Trieste, 7 marzo 2012

La Commissione Europea ha comunicato di avere archiviato il 27 febbraio il procedimento di infrazione contro l’Italia per la vìolazione della direttiva Seveso a Trieste in merito alla mancata campagna di informazione preventiva sui rischi degli stabilimenti industriali. Il procedimento era stato avviato a seguito di denuncia presentata ed integrata da Roberto Giurastante responsabile di Greenaction Transnational. Contro la richiesta di archiviazione Greenaction aveva presentato opposizione il 18.11.2011 contestando che in realtà le informazioni fornite dalle autorità italiane ai cittadini non erano sufficienti a garantire una preparazione per affrontare i possibili eventi incidentali agli stabilimenti industriali.

Infatti la direttiva Seveso impone sia un’informazione efficace, sia la verifica sul campo delle campagne di informazione preventiva. Il Decreto legislativo 334/1999 che in Italia recepisce la direttiva 96/82/CEE stabilisce all’art. 20 comma 3 che il piano di emergenza  venga riesaminato, sperimentato e se necessario riveduto ed aggiornato dal Prefetto ad intervalli appropriati e comunque non superiori a tre anni. La sperimentazione consiste nell’addestramento sul campo dei cittadini interessati, e degli organismi delle autorità pubbliche coinvolti nella pianificazione di emergenza. Questo, come detto, almeno ogni tre anni.

Ma nella provincia di Trieste nessuna effettiva campagna di addestramento preventiva è stata predisposta per verificare sul campo i predetti piani di emergenza esterni degli stabilimenti industriali.

Come ribadito nell’opposizione di Greenaction non è in discussione la semplice modalità di attuazione della campagna di informazione sui rischi degli stabilimenti industriali, ma anche la sua realizzazione concreta con le misure previste dalla direttiva Seveso.
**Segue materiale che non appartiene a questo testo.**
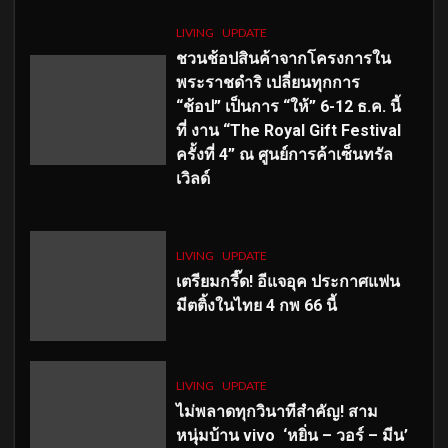
LIVING
UPDATE
ชวนช้อปสินค้าจากโครงการใน
พระราชดำริ เปลี่ยนทุกการ
“ช้อป” เป็นการ “ให้” 6-12 ธ.ค. นี้
ที่ งาน “The Royal Gift Festival
ครั้งที่ 4” ณ ศูนย์การค้าเซ็นทรัล
เวิลด์
LIVING
UPDATE
เตรียมกรี๊ด! อีแจอุค ประกาศแฟน
มีตติ้งในไทย 4 กพ 66 นี้
LIVING
UPDATE
ไม่พลาดทุกวินาทีสำคัญ
! สาม
หนุ่มบ้าน vivo ‘หยิ่น – วอร์ – มีน’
Le esercitazioni pubbliche da svolgere ogni tre anni sono il completamento della campagna di informazione, e senza le esercitazioni la stessa campagna informazione non avrebbe alcun significato reale.

Sempre nell’opposizione Greenaction ha anche evidenziato  la totale assenza a Trieste e provincia dell’obbligatorio studio sull’effetto domino, ovvero sulle conseguenze degli incidenti a catena agli stabilimenti industriali. Fatto questo gravissimo in considerazione che nell’area portuale industriale si trovano il principale terminale petrolifero del Mediterraneo, depositi costieri di combustibile, di ossigeno liquido, di gas, uno stabilimento siderurgico, un’inceneritore, e che in questa situazione ‘esplosiva’ sia stato autorizzato il terminale di rigassificazione di Zaule della spagnola Gas Natural.

L’obbligo di valutare “l’Effetto Domino” è stato stabilito dall’art. 8, paragrafi 1 e 2 della Direttiva 96/82/CE.

La Commissione Europea ha quindi comunicato che a seguito dell’opposizione di Greenaction, pur essendo stato chiuso il procedimento relativo alla campagna informativa pubblica sui rischi industriali, è stata avviata una nuova indagine per accertare se la popolazione sia mai stata coinvolta nell’addestramento sul campo con la sperimentazione dei piani di emergenza e dell’obbligatorio studio integrato sull’effetto domino.

Della situazione è stato interessato anche il Parlamento Europeo.